NAS backups can be problematic, depending upon your data, method, NAS speed, connection type (Thunderbolt, 10 or 1 GbE). TM backups on a NAS I can never get to work more than a month or 2 and are very slow. I am successful in maintaining NAS backups using Carbon Copy Cloner.
 

posguy99

macrumors 68020
Nov 3, 2004
2,284
1,531
Sure it is not a 3-2-1 backup solution, but at least the images are duplicated off the system.
It's not any sort of backup. It's a sync solution. Delete the file locally, it is deleted on the cloud side. If you turn on Optimize Storage, then the only copy (eventually) is on the cloud side, the only thing local is the thumbnail.

Just say no.
 

hans1972

Suspended
Apr 5, 2010
3,733
3,366
Ok when you’re at home and have top class broadband but no good when you’re on holiday in the Outback with no access not even mobile!!

Some countries has good coverage even in the outback.
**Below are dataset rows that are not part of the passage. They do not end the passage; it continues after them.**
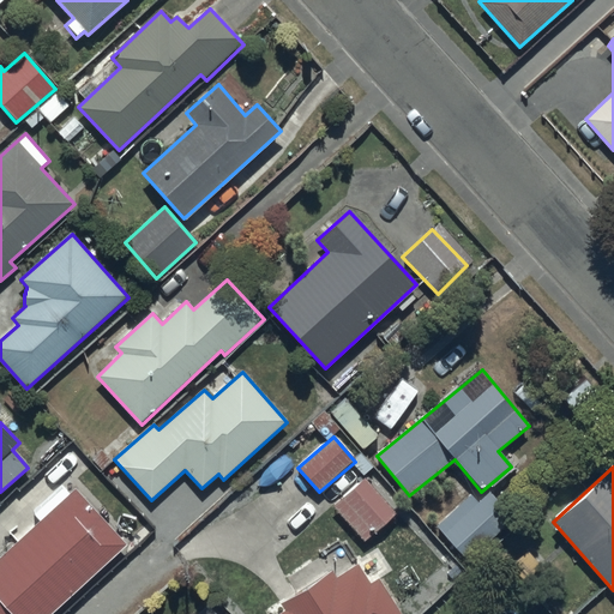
[(397,513),(366,479),(332,507),(363,542),(397,513)]
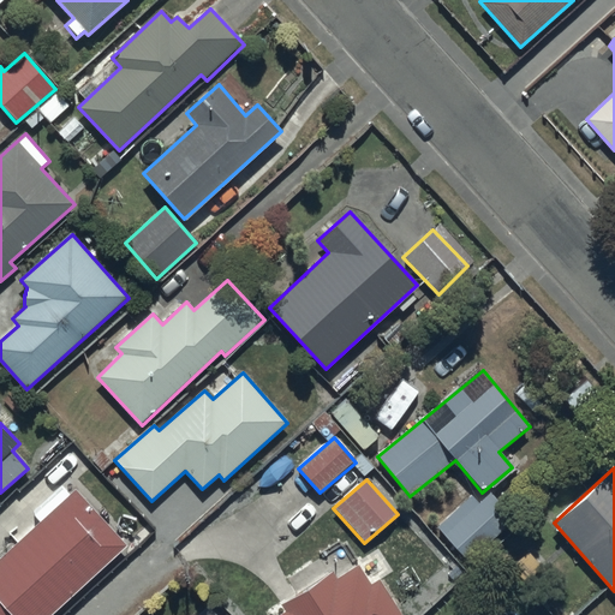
[(49,614),(126,547),(76,490),(0,557),(0,614),(49,614)]
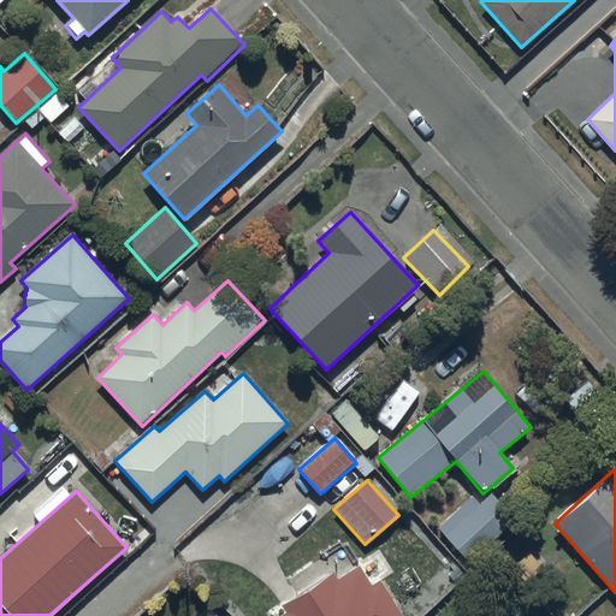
[(480,505),(471,495),(437,527),(471,563),(516,520),(491,495),(480,505)]
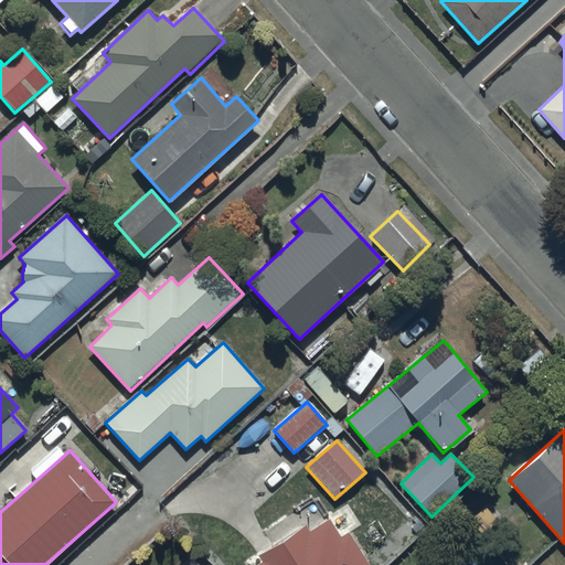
[(368,564),(348,533),(340,537),(329,520),(309,533),(305,526),(257,557),(262,563),(258,564),(368,564)]
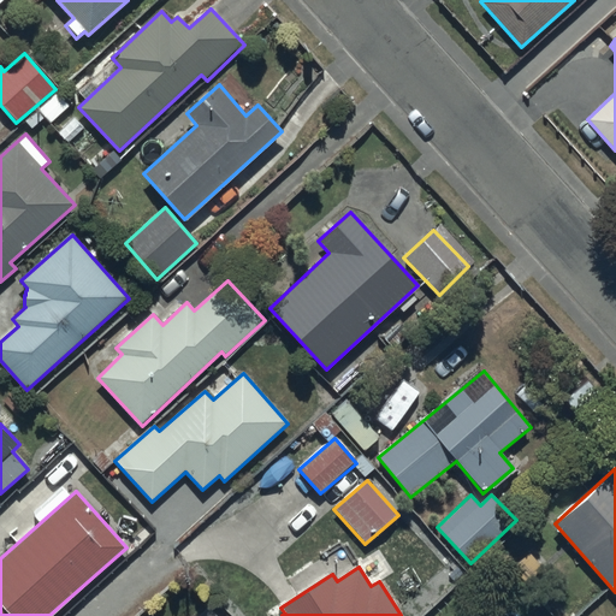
All buildings are outlined.
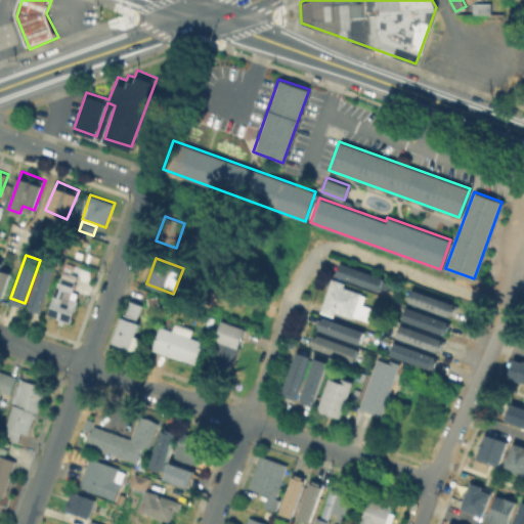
[(0,296),(0,261),(12,265),(2,297),(0,296)]
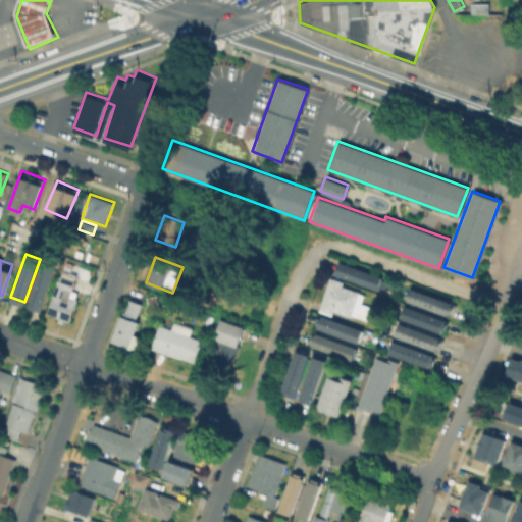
[(30,304),(45,260),(57,264),(42,308),(30,304)]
And your photos are still available on the phone or the Mac, just not in full resolution.

But the few hours per year I spend in areas with no coverage is not a time when I feel the need to look at old photos in full resolution.
 

Bazza1

macrumors 6502a
May 16, 2017
749
580
Toronto, Canada
I keep everything local.
While I do backups to iCloud (and Dropbox and OneDrive, if it comes to that - and then, not anything sensitive, like banking info) as well as external drives here, I have no desire to have to rely on the vagaries of the net / wi-fi / Apple online to sync and access my digital life. Especially when we're looking at a notebook and when we are never sure what connectivity elsewhere might be like.

I mean, wasn't the whole point of a 'personal computer' was that the user had everything local and wasn't using a dumb keyboard to access a distant mainframe?